Lors de sa garde à vue, Tom P. déclare avoir été « possédé » et avoir entendu « une petite voix » le poussant vers le mal. Il reconnaît également nourrir une animosité envers sa professeure d’espagnol, qu’il tient responsable de ses mauvaises notes. Il évoque aussi avoir subi du harcèlement dans son précédent établissement scolaire.
Au fil de la procédure, trois experts psychiatres se succèdent et aboutissent à des conclusions radicalement opposées : le premier conclut à une pleine responsabilité pénale ; le deuxième retient une altération du discernement sans l’abolir ; le troisième, dont le rapport est rendu en novembre 2024, estime que l’adolescent souffrait au moment des faits d’un épisode psychotique sévère ayant aboli son discernement, évoquant un trouble anxieux grave et notant que le traitement médicamenteux prescrit aurait pu contribuer à des troubles de la personnalité.
Trois jours de procès à huis clos : la bataille autour du discernement
Le procès s’ouvre le 21 avril 2026 à Pau, devant la cour d’assises des mineurs des Pyrénées-Atlantiques. En raison de la minorité de l’accusé au moment des faits, les débats se tiennent à huis clos, sans presse ni public. Tom P., aujourd’hui âgé de 19 ans, comparaît libre de ses antécédents judiciaires, mais face à une accusation d’assassinat.

L’enjeu juridique est central : dans quelle mesure Tom P. était-il capable de comprendre la portée de ses actes au moment où il a frappé ? C’est cette question du discernement qui structure l’ensemble des débats, opposant les conclusions des trois experts psychiatres et déterminant le quantum de peine applicable.
La troisième et dernière expertise, rendue en novembre 2024, est la plus favorable à l’accusé : elle plaide pour une abolition totale du discernement, ce qui aurait pu conduire à une irresponsabilité pénale. Le parquet général refuse toutefois cette lecture des faits. L’avocate générale requiert seize ans de réclusion criminelle, estimant que la gravité des actes — commis de sang-froid, devant des témoins, contre une enseignante dans l’exercice de ses fonctions — justifie une peine ferme et significative.
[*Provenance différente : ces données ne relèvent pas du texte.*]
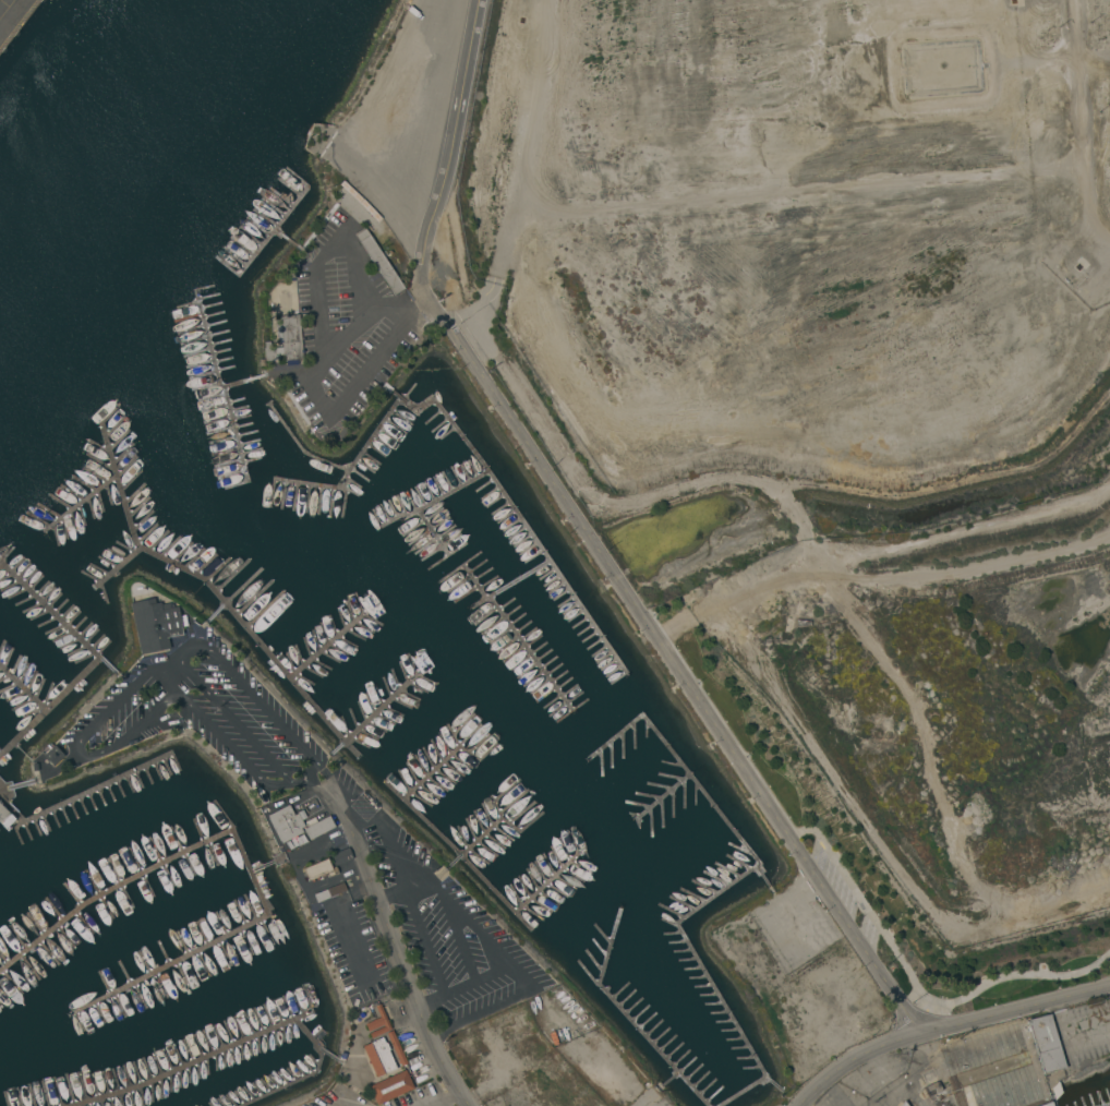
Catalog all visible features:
building: (336, 207)
pier: (293, 208)
building: (334, 219)
building: (328, 226)
building: (323, 233)
building: (316, 240)
pier: (264, 244)
road: (320, 259)
building: (378, 261)
building: (285, 341)
pier: (213, 358)
road: (313, 389)
pier: (237, 434)
pier: (302, 448)
pier: (352, 468)
pier: (437, 501)
pier: (81, 503)
pier: (517, 512)
pier: (433, 533)
road: (586, 540)
pier: (117, 567)
pier: (511, 584)
pier: (215, 591)
pier: (216, 611)
pier: (58, 615)
building: (155, 624)
pier: (519, 637)
pier: (328, 645)
pier: (51, 708)
road: (266, 712)
pier: (377, 713)
road: (244, 735)
road: (80, 736)
road: (218, 738)
building: (52, 755)
building: (33, 767)
building: (72, 789)
pier: (82, 795)
pier: (664, 796)
building: (5, 817)
building: (285, 823)
building: (318, 827)
road: (384, 832)
pier: (477, 841)
parking lot: (320, 842)
pier: (240, 846)
building: (341, 856)
pier: (462, 859)
pier: (261, 867)
building: (319, 869)
pier: (729, 885)
building: (329, 892)
road: (392, 946)
road: (494, 955)
road: (458, 983)
pier: (627, 1017)
building: (377, 1023)
road: (946, 1029)
building: (1045, 1043)
building: (395, 1048)
pier: (328, 1054)
building: (378, 1057)
pier: (195, 1063)
pier: (309, 1076)
pier: (670, 1078)
pier: (773, 1081)
building: (390, 1087)
building: (932, 1089)
building: (1055, 1090)
road: (435, 1096)
road: (333, 1104)
parking lot: (340, 1104)
building: (903, 1104)
building: (1047, 1104)
pier: (1107, 1105)

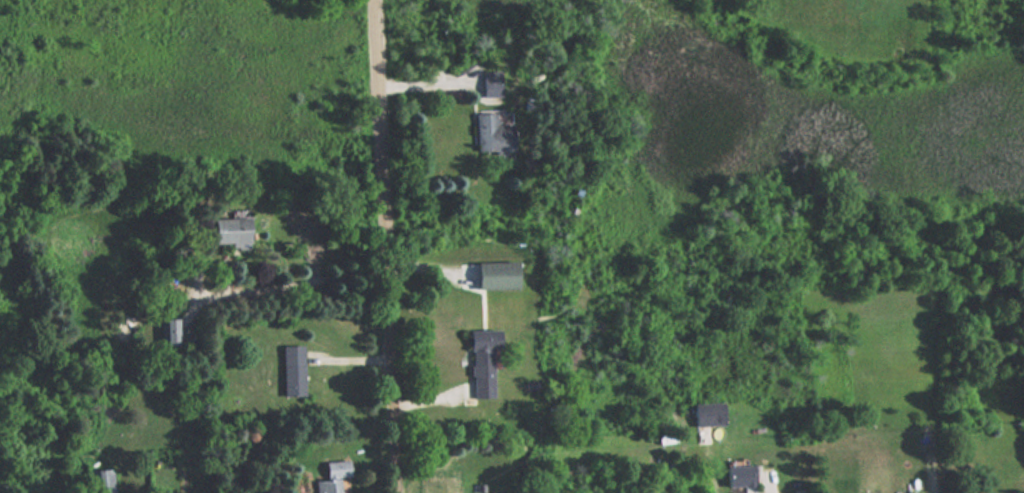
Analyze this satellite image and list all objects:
building: (492, 83)
road: (427, 86)
building: (492, 133)
building: (230, 230)
road: (383, 246)
building: (496, 275)
road: (300, 281)
building: (169, 332)
building: (482, 362)
building: (292, 371)
building: (708, 413)
building: (332, 476)
building: (740, 476)
building: (101, 481)
road: (767, 487)

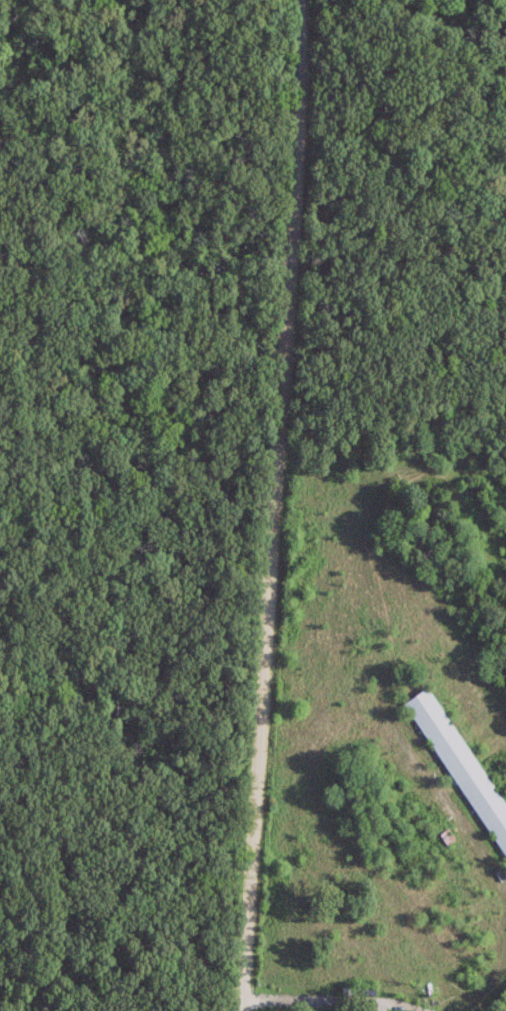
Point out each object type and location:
road: (273, 505)
building: (459, 770)

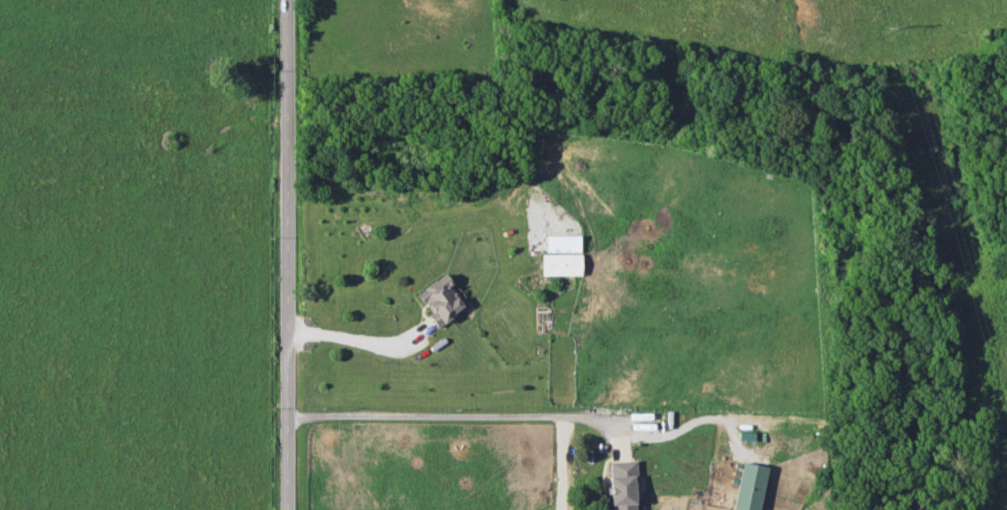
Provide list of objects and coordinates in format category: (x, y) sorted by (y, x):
building: (560, 254)
road: (285, 255)
building: (439, 298)
road: (340, 333)
road: (429, 414)
road: (665, 432)
building: (621, 484)
building: (748, 486)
La justice des mineurs en France
En France, un mineur reconnu coupable d’un crime ne peut être condamné à la réclusion à perpétuité. La peine maximale applicable est de vingt ans de réclusion criminelle pour les crimes les plus graves. La cour d’assises des mineurs, juridiction spécialisée, statue obligatoirement à huis clos lorsque l’accusé était mineur au moment des faits, afin de protéger son identité et de favoriser sa réinsertion.